**** EXCERPT ****
BERT — Bidirectional Encoder Representations from Transformers — is a pre-trained language model for natural language processing tasks such as text classification and question and answering. This article will look at fine-tuning the BERT for text classification. In the end, the BERT model will learn to label if a review from the imdb dataset is positive or negative.

To understand how the model is learning, we need to visualize histograms of the weights and biases, the activations and gradients. To achieve that, we use Comet to track the project. Comet automatically tracks these and other items such as:

• Optimizer Parameters
• Code
• Optimizer Parameters
• Metrics
• Weight histograms

Getting started

When using Comet, these items are logged by default, but you can manually configure what will be logged.

import comet_ml

experiment = comet_ml.Experiment(
    api_key="YOUR_API_KEY",
     project_name="HF", log_code=True,
    auto_metric_logging=True,
    auto_param_logging=True,
    auto_histogram_weight_logging=True,
    auto_histogram_gradient_logging=True,
    auto_histogram_activation_logging=True,
)

Log parameters

Logging various parameters makes it easy to update them and compare how they affect the model’s performance. You can easily change a parameter when all parameters are saved in one dictionary. The log_parametersfunction is used for logging a dictionary of parameters in Comet.
****
DIRECTIVES »
[A] For each statement below, state whether the BERT fine-tuning article agrees with it, answering yes or no and quoting the words of the article that decide the matter.
(i) The finished model will judge whether a review from the imdb dataset is positive or negative.
(ii) Comet records the listed items only after the user configures them by hand.
(iii) BERT is described as a model built from scratch for a single task.
[B] Find every line in the records below that contains the string "flageolet", and copy each such line. Case counts.
**** RECORDS PROVIDED ****
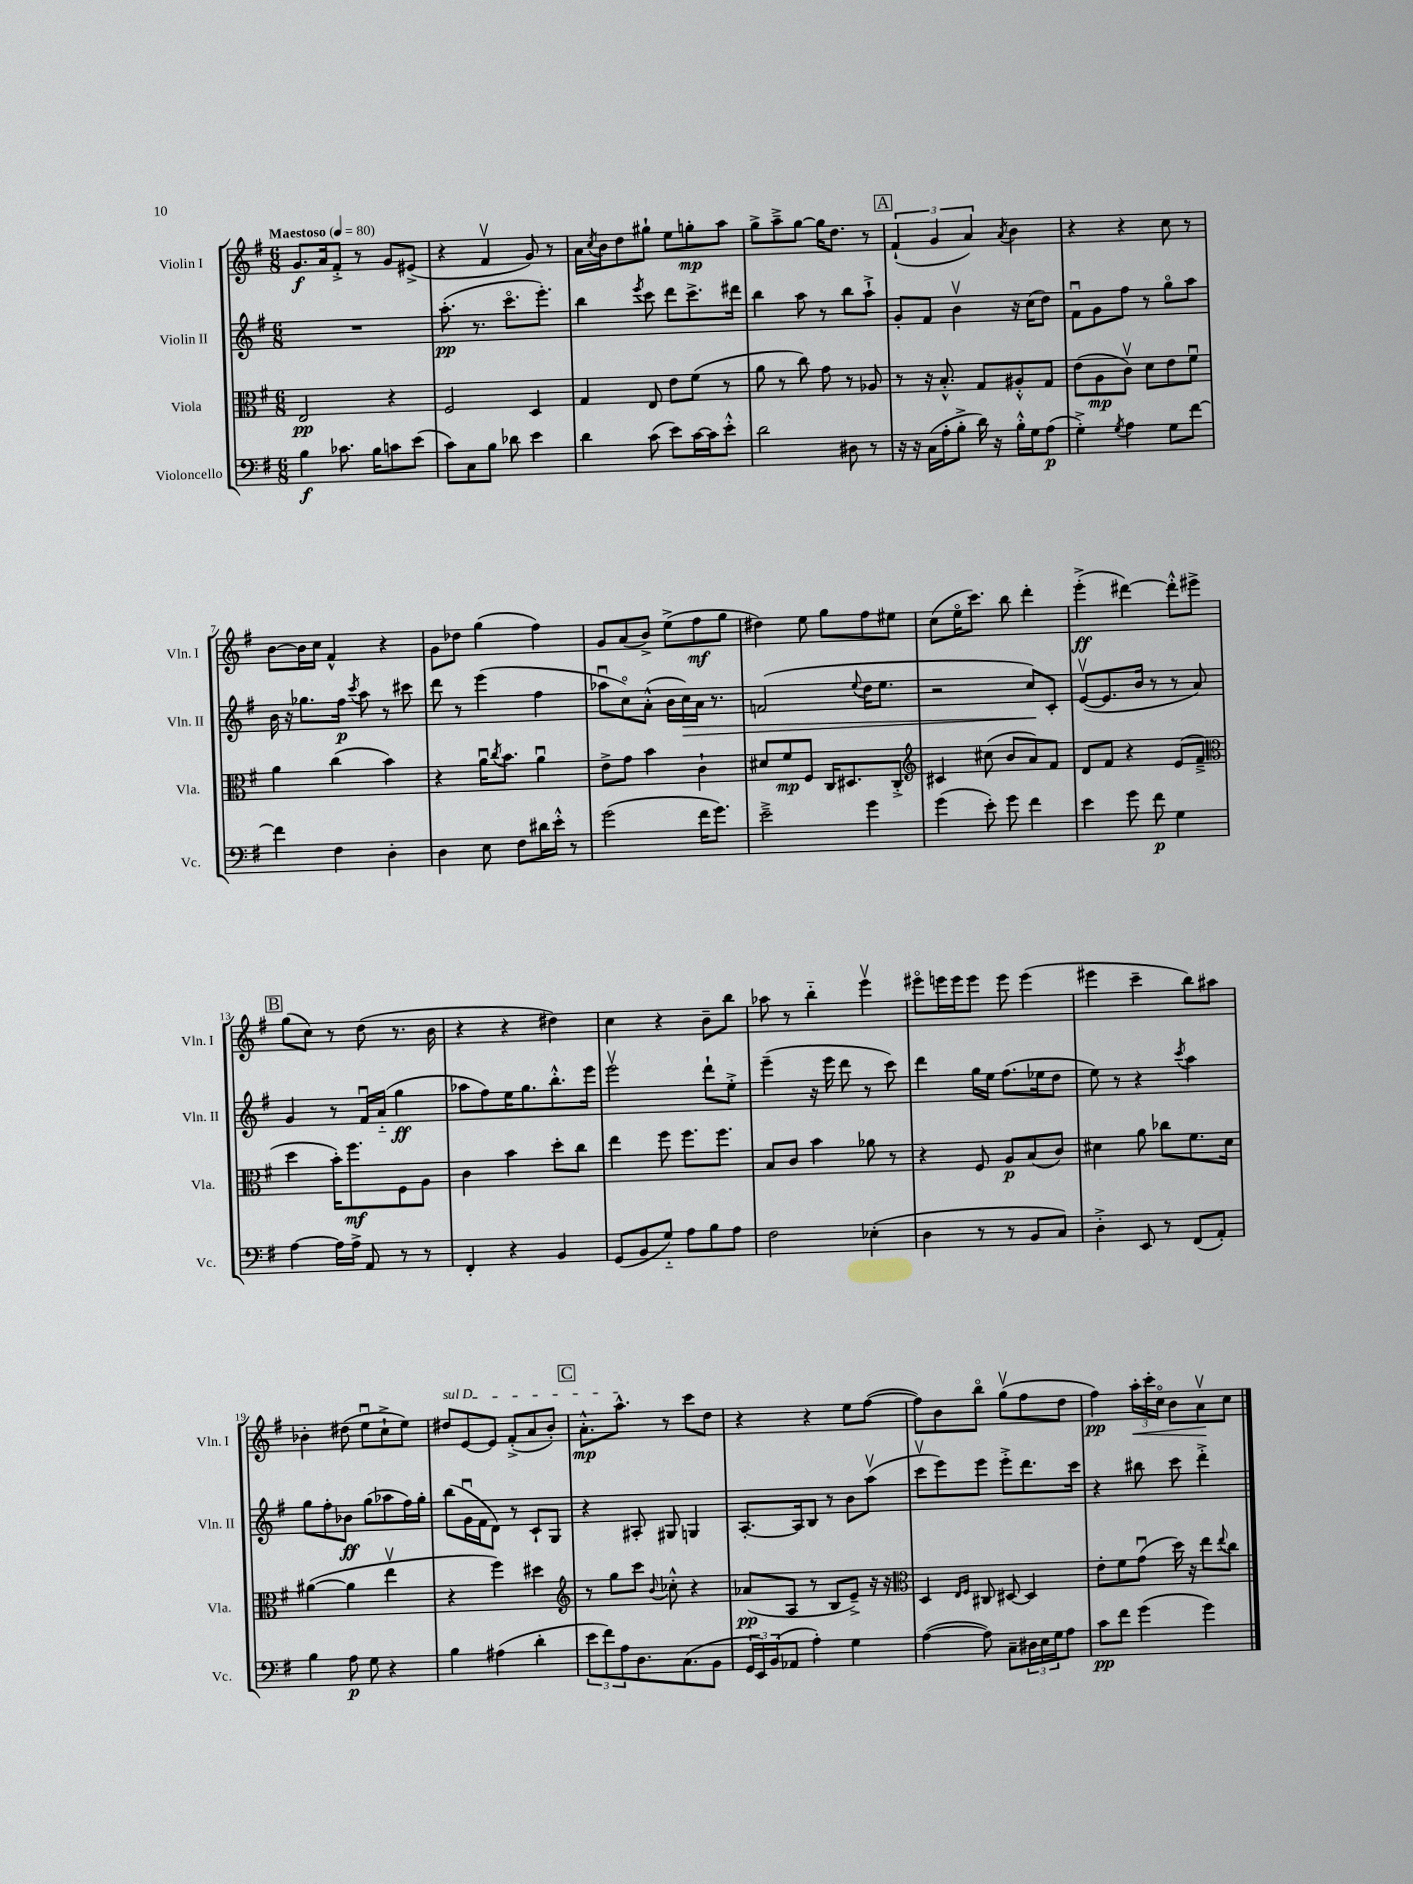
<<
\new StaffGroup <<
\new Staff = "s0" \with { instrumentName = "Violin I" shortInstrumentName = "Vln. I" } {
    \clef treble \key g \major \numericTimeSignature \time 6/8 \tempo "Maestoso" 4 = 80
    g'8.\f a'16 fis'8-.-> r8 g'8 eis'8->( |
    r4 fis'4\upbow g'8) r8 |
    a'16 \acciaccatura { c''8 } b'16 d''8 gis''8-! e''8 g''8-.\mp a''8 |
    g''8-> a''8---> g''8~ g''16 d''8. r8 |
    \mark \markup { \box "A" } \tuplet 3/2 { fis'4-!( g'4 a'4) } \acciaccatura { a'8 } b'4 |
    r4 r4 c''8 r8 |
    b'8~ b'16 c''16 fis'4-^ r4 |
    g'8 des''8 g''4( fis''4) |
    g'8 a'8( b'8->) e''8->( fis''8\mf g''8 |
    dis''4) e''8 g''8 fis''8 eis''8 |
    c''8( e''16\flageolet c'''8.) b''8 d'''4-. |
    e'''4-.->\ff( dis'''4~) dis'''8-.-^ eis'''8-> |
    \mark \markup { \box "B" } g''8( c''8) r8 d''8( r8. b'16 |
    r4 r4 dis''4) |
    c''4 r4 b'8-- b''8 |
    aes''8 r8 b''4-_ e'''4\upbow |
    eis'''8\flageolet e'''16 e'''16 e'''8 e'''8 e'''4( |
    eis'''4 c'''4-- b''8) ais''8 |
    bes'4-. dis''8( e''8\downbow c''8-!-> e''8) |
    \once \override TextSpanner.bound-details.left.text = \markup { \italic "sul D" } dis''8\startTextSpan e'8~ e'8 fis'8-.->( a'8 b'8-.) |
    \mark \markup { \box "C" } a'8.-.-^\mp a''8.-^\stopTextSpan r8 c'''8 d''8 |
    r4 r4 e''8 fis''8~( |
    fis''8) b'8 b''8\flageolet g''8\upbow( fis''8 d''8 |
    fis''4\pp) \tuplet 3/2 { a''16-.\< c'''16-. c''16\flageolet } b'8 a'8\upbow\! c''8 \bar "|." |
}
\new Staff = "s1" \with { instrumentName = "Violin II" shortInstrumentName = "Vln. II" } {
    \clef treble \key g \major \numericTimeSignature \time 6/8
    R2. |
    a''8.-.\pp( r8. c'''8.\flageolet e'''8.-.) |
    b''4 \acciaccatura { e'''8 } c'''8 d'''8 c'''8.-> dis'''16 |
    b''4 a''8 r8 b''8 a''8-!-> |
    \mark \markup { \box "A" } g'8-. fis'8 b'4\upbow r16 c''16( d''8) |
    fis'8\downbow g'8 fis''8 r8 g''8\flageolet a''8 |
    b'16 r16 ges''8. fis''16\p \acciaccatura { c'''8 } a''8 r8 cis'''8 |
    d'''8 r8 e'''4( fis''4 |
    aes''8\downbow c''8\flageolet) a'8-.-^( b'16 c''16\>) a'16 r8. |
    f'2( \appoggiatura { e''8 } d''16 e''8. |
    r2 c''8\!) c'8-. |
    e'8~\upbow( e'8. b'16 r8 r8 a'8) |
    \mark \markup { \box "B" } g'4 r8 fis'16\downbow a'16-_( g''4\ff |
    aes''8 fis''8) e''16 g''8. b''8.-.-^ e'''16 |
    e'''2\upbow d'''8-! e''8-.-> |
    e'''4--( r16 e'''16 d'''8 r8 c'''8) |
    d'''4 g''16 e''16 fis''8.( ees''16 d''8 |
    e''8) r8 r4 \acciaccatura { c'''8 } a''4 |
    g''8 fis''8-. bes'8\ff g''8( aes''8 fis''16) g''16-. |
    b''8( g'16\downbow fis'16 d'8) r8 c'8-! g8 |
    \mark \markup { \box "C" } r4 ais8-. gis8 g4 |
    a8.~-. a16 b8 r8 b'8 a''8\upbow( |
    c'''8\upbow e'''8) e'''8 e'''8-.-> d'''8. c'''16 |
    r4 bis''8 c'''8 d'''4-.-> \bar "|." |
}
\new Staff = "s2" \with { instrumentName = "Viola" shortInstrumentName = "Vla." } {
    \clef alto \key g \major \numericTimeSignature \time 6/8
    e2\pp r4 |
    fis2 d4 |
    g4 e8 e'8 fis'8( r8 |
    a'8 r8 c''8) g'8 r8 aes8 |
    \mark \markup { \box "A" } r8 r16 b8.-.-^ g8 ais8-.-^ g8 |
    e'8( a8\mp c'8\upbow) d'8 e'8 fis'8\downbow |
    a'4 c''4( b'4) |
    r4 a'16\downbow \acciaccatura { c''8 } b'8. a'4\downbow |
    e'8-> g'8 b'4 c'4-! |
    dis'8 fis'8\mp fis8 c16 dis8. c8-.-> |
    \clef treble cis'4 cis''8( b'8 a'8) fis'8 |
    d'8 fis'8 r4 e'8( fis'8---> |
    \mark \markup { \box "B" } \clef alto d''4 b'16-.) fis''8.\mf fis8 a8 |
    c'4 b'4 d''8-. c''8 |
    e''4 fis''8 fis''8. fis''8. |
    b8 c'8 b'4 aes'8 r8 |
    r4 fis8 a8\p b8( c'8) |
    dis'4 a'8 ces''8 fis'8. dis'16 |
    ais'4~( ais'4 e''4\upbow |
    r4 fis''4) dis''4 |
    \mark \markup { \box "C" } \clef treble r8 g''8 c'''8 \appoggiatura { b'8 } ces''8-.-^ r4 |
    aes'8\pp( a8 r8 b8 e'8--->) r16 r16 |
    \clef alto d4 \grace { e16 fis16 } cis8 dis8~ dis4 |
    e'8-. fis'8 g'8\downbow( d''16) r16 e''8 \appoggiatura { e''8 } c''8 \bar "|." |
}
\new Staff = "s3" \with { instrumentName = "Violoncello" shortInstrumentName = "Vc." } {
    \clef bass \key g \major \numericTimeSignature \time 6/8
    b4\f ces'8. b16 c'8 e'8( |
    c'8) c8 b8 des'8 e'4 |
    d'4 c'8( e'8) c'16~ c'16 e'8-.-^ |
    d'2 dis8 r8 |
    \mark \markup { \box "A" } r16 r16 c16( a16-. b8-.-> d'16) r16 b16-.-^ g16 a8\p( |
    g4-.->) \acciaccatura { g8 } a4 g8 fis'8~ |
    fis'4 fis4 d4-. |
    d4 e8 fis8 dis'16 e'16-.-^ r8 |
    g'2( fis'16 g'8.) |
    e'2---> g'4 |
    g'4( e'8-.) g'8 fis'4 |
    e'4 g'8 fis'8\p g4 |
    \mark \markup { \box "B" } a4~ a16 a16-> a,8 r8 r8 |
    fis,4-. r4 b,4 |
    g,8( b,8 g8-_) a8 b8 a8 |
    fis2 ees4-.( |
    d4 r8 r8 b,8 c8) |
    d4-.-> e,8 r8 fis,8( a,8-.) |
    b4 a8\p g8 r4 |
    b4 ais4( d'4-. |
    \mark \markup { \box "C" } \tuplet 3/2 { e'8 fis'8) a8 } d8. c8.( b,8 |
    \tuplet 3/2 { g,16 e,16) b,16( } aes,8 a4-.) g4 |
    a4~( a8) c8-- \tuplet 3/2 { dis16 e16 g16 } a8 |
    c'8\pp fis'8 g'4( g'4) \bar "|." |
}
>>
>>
****
**** RECORDS PROVIDED ****
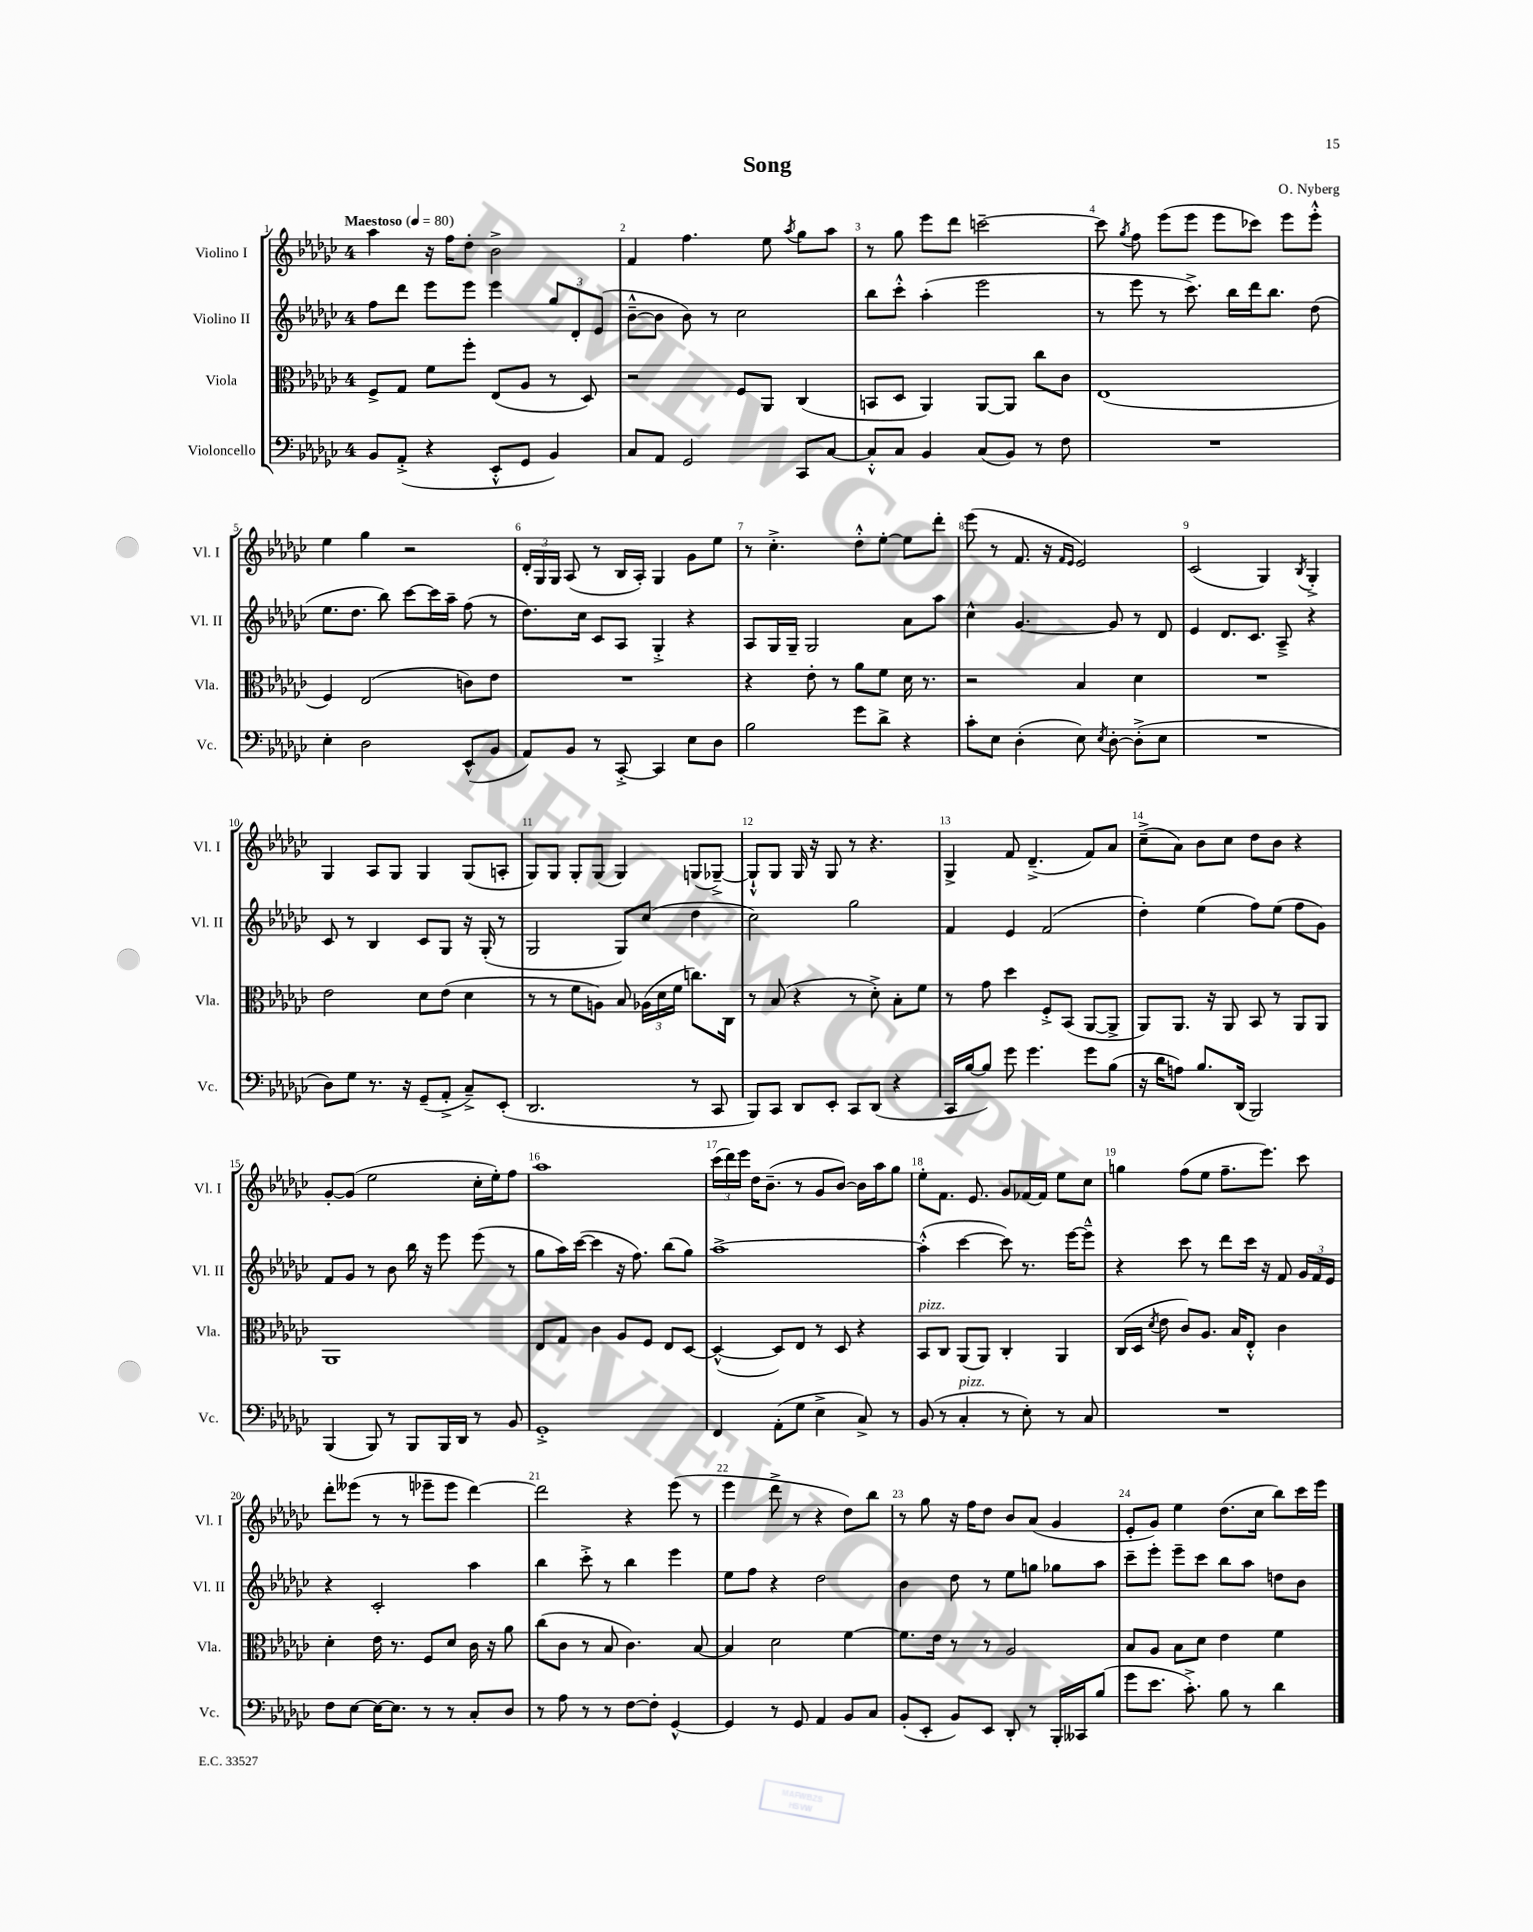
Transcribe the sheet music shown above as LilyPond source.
****
SOLUTIONS TO THE TASKS »
[A]
(i) Yes: "the BERT model will learn to label if a review from the imdb dataset is positive or negative."
(ii) No: "these items are logged by default, but you can manually configure what will be logged."
(iii) No: "is a pre-trained language model for natural language processing tasks such as text classification and question and answering."

[B]
    c''8( e''16\flageolet c'''8.) b''8 d'''4-. |
    eis'''8\flageolet e'''16 e'''16 e'''8 e'''8 e'''4( |
    fis''8) b'8 b''8\flageolet g''8\upbow( fis''8 d''8 |
    fis''4\pp) \tuplet 3/2 { a''16-.\< c'''16-. c''16\flageolet } b'8 a'8\upbow\! c''8 \bar "|." |
    a''8.-.\pp( r8. c'''8.\flageolet e'''8.-.) |
    fis'8\downbow g'8 fis''8 r8 g''8\flageolet a''8 |
    aes''8\downbow c''8\flageolet) a'8-.-^( b'16 c''16\>) a'16 r8. |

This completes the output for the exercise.